Hormis la promesse du retour du grand Brad Pitt dans un registre comique où il a toujours excellé, il y avait peu de choses attrayantes dans ce Bullet Train, quasi unique blockbuster hollywoodien en un été trop chaud pour végéter dans les salles obscures mal climatisées. On y est allé sur la foi d’une bande annonce séduisante – mais les bandes annonces sont tellement mensongères ! -, et on en est ressorti, deux heures plus tard, relativement ravi. Le terme « relativement » se rapporte, sans que cela ne surprenne personne, à l’invraisemblance pesante de la totalité des situations, à des scénaristes qui pensent que faire compliqué, c’est paraître intelligents, et, inévitablement à Hollywood, à une surenchère finale de violence et de destruction qui ne fait que dévaloriser ce que Bullet Train avait construit avec succès jusqu’alors.
La filmographie de David Leitch, ex-cascadeur (et il a droit à notre absolu respect pour ça...), producteur et réalisateur (ou co-réalisateur) de films des franchises Fast & Furious, Deadpool et John Wick, ne fait particulièrement envie, mais prouve quand même que le type connaît son boulot : divertir le bon peuple avec de l’action spectaculaire plutôt drôle, dans un climat bon enfant qu’on a du mal à lui reprocher. Pour ce Bullet Train, Leitch – aidé de son scénariste Zak Olkewicz, un novice dans la métier - a essayé de viser plus haut, et il a copié sans vergogne toute une école anglaise du film violent mais hilarant, de Guy Ritchie (Snatch, si l’on veut citer le meilleur) à Edgar Wright (dont la réjouissante mais inégale Trilogie Cornetto reste malgré un tout un modèle dans le mélange des genres) : on peut imaginer que ce n’est pas pour rien qu’il place au centre du film une paire de tueurs à gages so british, Lemon et Tangerine, qui vont plus que contribuer à l’intérêt du film, puisqu’ils vont en être le « cœur » et « l’âme ».
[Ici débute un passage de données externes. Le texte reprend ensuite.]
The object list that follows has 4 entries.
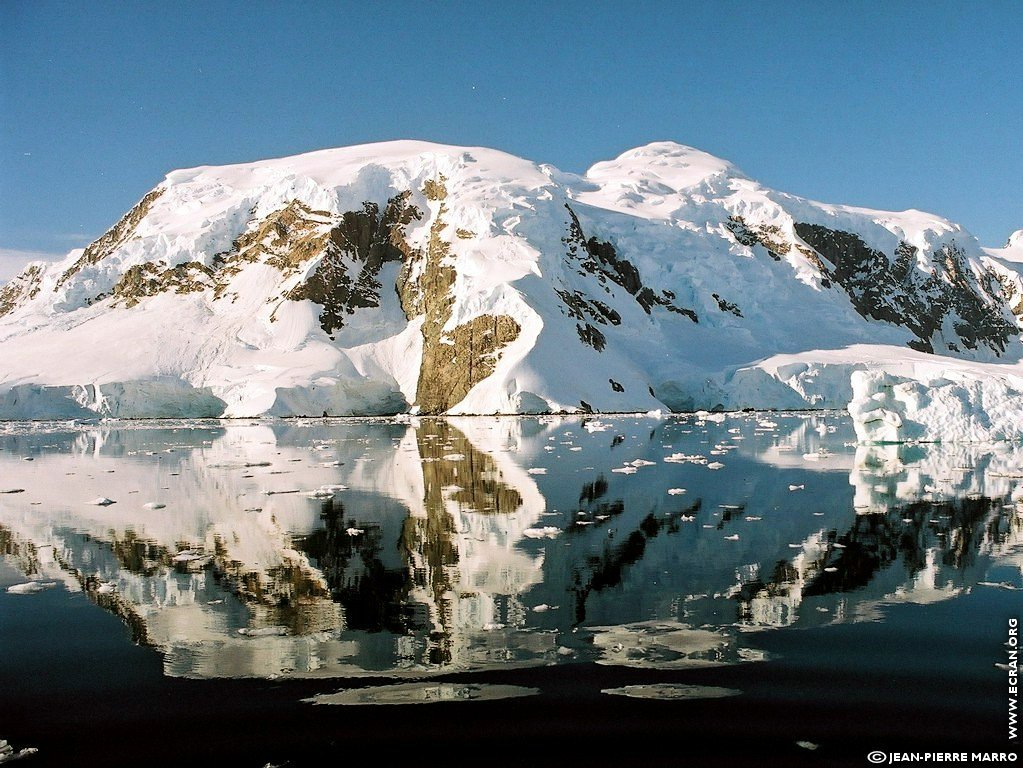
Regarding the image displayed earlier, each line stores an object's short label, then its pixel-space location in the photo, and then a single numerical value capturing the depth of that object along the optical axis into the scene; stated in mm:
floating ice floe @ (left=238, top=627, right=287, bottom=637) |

Mais Leitch a voulu encore faire monter les enchères, et, son film étant tiré d’un livre d’un romancier japonais, Kôtarô Isaka, et se passant au Japon, il a visiblement décidé que Tarantino et son inoubliable Kill Bill seraient son phare dans la nuit ! Ce qui n’est sans doute pas la meilleure idée du monde, tant le fait de citer un tel maître et d’utiliser les mêmes artifices narratifs ou visuels ne fait guère de mettre en lumière l’écart vertigineux qui existe entre un bon artisan comme Leitch et un auteur révolutionnaire comme Tarantino…
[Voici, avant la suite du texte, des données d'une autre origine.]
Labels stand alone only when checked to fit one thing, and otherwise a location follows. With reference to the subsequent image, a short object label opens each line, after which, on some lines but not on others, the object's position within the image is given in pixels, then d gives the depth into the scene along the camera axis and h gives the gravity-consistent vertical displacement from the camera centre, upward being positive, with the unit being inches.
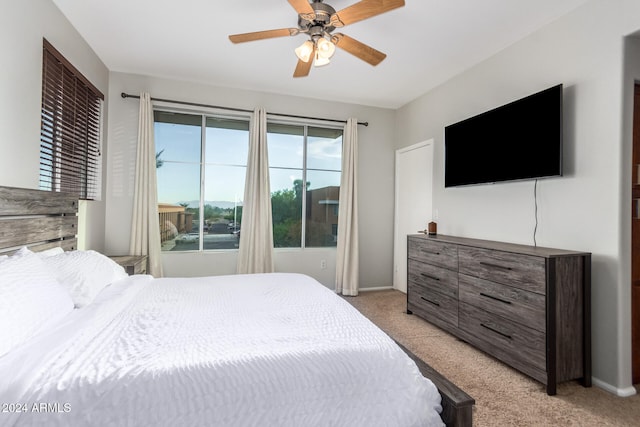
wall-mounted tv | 90.0 +26.3
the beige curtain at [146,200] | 135.8 +6.1
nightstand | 115.4 -18.9
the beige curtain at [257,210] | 150.0 +2.8
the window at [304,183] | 164.9 +18.3
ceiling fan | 74.6 +50.5
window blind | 90.0 +28.1
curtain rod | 137.8 +52.4
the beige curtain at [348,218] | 167.0 -0.5
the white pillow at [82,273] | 65.1 -13.9
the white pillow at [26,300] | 43.6 -14.1
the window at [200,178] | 147.1 +17.9
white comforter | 36.6 -20.9
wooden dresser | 78.6 -24.5
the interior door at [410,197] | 154.9 +11.1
… Mais peu importe, car, finalement, ce sont surtout les personnages – intéressants, drôles, originaux et les acteurs – tout le casting abat un travail formidable – qui font le bonheur du spectateur. Pitt surprend moins que dans de précédentes apparitions comiques, mais fait le job, en tueur à gages reconverti dans le zen et le pacifisme, qui a plutôt tendance à irriter ses interlocuteurs qu’autre chose, et qui lutte contre la malchance lui collant aux basques. Joe King est formidable en post-ado tout de rose vêtue mais cachant une noirceur d’âme sans fond. Hiroyuki Sanada, en vétéran des allers-retours entre le Japon et Hollywood, rajoute une classe folle dans la dernière partie du film (oui, celle qui en a vraiment besoin), Michael Shannon est une incarnation crédible, comme toujours, de « la Mort Blanche », même si on aurait aimé le voir plus… Mais ce sont Aaron Taylor-Johnson et surtout l’impayable – et touchant – Brian Tyree Henry qui enchantent chaque scène où ils apparaissent… et il y en a beaucoup, rassurez-vous !
Ce que Leitch a finalement compris, et que semble avoir oublié Hollywood – comme les plateformes qui lui font concurrence –, c’est que pour qu’un film, quel que soit son genre, nous emporte, il faut que nous ayons devant les yeux des êtres humains. Qui nous touchent, qui nous ressemblent, qui nous donnent envie de les aimer (voire de les haïr). Même si les digressions tarantinesques sur Thomas The Tank Engine ou sur les fruits peuvent paraître a priori un simple copié-collé de procédés désormais bien connus, la manière dont les acteurs se les approprient et leur donnent un véritable sens est absolument remarquable.
Et fait de Bullet Train le meilleur blockbuster de l’été 2022. Même s’il est le seul.